> Problem
Can you reproduce, word for word, everything from the first line of the listing below down to and including the line containing "voir la vidéo", and nothing beyond it?

> Extracted material
<<<<

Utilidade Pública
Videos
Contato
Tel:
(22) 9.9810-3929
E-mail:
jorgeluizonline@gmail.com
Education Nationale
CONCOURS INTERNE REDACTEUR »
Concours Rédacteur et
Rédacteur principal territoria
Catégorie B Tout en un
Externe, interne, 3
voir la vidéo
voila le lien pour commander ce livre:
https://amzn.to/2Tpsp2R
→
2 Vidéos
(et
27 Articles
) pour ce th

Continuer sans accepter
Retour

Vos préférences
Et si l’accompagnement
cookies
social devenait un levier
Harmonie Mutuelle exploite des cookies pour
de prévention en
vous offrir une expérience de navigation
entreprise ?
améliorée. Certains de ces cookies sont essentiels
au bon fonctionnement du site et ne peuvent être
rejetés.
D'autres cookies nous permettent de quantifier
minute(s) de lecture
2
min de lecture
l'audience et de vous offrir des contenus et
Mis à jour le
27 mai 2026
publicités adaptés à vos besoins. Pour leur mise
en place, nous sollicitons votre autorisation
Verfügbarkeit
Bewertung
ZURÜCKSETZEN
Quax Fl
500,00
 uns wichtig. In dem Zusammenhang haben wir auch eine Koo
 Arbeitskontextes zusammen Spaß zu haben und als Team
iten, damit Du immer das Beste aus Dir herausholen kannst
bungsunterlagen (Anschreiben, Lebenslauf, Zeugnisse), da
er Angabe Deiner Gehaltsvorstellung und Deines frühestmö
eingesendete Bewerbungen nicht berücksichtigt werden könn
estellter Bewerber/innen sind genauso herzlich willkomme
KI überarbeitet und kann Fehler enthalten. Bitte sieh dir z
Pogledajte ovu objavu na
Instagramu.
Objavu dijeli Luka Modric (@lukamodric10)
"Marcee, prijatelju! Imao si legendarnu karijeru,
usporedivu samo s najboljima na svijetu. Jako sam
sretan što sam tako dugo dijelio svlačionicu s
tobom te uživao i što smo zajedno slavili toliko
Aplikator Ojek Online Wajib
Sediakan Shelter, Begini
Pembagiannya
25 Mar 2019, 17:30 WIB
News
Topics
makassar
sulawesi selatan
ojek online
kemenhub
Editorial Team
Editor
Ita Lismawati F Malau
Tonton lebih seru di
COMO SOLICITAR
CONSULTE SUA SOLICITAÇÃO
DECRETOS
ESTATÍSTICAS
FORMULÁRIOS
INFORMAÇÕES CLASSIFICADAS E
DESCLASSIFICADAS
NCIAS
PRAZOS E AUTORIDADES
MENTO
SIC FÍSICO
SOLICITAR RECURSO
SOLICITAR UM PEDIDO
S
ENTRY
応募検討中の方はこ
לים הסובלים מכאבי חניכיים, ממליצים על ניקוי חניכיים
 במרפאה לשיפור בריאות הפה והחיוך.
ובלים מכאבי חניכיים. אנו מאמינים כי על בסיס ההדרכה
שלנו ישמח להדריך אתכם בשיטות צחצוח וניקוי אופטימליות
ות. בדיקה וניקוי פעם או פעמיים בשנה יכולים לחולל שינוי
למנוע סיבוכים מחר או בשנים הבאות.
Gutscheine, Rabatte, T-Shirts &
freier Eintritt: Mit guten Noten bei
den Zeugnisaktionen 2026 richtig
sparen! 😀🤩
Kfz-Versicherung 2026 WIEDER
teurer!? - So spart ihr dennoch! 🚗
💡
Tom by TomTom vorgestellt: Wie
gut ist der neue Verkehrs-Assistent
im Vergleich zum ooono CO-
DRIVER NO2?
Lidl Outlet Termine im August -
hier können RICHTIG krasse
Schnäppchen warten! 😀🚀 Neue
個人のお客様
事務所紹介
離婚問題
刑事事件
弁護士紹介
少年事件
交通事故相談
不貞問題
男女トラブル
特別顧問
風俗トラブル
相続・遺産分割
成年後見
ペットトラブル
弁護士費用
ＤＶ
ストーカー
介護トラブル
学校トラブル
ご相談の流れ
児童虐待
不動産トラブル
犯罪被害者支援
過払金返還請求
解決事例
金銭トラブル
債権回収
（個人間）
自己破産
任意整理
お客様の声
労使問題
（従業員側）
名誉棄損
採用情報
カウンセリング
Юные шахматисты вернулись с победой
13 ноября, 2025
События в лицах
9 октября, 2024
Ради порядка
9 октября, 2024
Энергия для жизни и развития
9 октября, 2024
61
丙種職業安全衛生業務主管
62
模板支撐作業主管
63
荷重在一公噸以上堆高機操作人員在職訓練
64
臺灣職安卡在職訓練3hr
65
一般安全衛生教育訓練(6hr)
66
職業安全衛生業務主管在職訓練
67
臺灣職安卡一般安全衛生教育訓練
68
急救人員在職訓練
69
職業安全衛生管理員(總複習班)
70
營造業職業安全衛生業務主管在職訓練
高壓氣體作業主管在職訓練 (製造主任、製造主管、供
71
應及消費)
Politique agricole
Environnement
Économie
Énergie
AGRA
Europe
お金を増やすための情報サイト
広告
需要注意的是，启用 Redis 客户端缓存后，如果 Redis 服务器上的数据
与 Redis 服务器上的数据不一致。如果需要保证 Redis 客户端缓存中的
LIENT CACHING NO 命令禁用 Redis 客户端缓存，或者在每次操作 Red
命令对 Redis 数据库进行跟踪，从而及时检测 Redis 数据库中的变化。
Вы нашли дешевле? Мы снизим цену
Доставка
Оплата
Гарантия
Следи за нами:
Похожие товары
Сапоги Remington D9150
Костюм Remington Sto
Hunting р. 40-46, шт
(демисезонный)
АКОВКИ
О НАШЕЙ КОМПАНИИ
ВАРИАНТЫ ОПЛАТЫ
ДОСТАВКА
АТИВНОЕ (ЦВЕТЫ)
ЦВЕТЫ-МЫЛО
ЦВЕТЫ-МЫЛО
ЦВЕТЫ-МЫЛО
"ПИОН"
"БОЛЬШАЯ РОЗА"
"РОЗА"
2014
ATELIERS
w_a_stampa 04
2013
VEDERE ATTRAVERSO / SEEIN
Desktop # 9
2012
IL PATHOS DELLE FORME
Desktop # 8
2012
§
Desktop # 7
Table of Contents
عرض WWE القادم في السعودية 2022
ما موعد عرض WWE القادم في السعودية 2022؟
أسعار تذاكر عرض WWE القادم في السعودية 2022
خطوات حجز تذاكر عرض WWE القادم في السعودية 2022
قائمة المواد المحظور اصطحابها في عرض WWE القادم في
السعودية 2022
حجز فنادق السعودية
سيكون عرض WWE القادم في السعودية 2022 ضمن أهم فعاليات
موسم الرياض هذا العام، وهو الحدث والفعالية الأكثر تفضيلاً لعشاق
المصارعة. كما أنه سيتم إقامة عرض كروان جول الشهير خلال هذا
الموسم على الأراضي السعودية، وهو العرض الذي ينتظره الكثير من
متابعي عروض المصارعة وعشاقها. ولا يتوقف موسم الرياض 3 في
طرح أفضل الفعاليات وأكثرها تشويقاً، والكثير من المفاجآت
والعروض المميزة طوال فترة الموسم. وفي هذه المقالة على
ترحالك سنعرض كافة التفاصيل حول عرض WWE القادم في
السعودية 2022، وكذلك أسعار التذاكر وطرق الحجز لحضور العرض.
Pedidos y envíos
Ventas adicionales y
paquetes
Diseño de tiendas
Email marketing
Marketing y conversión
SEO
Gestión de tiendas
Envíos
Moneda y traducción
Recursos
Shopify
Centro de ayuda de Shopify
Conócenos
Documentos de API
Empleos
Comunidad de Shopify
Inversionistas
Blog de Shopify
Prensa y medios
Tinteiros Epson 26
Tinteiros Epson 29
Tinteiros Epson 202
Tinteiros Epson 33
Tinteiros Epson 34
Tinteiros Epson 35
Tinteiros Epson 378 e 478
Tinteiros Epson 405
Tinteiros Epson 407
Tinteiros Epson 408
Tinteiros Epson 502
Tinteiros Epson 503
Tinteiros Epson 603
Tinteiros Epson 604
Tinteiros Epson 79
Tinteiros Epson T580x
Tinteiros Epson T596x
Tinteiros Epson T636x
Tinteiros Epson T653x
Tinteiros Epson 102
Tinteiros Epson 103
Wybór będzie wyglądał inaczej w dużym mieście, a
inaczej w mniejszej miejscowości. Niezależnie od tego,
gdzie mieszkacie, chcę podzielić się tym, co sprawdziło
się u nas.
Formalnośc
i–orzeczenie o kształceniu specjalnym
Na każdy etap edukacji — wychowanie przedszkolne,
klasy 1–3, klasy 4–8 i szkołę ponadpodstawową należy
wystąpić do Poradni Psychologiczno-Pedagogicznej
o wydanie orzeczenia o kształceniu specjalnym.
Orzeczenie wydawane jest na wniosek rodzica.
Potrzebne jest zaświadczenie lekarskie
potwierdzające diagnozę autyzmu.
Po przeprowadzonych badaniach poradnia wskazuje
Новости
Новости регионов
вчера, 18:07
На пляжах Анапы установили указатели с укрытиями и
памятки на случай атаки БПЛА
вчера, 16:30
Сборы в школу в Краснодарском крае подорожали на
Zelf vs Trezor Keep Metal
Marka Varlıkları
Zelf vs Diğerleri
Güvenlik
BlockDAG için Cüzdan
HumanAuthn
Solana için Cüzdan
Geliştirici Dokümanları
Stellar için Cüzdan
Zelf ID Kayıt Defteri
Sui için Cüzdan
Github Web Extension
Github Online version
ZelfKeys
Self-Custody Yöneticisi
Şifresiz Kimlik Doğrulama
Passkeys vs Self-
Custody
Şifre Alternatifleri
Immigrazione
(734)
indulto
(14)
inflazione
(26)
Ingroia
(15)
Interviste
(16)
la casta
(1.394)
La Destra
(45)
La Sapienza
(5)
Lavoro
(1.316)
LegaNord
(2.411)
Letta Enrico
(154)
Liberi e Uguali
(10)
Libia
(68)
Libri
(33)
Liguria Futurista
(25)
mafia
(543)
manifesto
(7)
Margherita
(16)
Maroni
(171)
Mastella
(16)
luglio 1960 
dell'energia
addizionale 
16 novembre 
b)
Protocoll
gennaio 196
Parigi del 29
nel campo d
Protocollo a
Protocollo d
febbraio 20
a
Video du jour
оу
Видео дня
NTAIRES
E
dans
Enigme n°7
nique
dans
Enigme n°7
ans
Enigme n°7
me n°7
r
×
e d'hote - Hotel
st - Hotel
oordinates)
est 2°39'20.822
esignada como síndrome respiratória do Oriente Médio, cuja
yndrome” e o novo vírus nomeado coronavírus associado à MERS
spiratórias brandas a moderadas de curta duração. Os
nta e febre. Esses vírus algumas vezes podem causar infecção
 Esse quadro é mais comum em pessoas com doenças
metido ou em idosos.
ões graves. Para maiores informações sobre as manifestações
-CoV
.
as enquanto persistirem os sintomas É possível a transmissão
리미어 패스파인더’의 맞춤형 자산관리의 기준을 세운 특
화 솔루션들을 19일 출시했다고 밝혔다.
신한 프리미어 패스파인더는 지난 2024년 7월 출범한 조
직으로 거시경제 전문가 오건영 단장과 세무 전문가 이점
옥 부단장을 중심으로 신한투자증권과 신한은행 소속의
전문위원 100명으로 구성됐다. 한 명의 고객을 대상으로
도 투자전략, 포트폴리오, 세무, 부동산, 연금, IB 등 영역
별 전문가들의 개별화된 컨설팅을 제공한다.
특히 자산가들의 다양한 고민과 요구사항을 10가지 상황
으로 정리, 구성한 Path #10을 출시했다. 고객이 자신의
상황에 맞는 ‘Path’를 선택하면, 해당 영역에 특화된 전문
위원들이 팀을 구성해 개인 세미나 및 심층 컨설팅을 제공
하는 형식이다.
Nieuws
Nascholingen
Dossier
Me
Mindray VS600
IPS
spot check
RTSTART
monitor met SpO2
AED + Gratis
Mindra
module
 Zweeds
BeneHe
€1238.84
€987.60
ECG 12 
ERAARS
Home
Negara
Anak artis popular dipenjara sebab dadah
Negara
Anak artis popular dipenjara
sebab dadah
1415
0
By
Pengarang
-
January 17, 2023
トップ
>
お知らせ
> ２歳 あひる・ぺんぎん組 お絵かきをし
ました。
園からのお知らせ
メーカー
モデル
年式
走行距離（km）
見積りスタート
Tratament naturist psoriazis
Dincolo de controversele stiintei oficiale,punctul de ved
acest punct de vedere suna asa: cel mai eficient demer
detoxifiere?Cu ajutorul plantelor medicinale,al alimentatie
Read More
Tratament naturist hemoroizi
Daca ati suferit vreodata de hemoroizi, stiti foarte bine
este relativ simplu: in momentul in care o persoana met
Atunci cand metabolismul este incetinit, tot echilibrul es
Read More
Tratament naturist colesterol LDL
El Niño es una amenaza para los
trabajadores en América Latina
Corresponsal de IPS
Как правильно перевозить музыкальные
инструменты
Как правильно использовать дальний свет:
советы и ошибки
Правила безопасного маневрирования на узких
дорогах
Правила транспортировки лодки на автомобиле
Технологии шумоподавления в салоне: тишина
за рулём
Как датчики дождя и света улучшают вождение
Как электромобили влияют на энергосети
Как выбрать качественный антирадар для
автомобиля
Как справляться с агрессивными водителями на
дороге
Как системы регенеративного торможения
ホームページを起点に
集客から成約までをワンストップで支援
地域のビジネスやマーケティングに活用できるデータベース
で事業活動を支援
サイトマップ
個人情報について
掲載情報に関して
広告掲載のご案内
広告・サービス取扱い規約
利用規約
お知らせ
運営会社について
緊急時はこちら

>>>>

> Solved exercise
Utilidade Pública
Videos
Contato
Tel:
(22) 9.9810-3929
E-mail:
jorgeluizonline@gmail.com
Education Nationale
CONCOURS INTERNE REDACTEUR »
Concours Rédacteur et
Rédacteur principal territoria
Catégorie B Tout en un
Externe, interne, 3
voir la vidéo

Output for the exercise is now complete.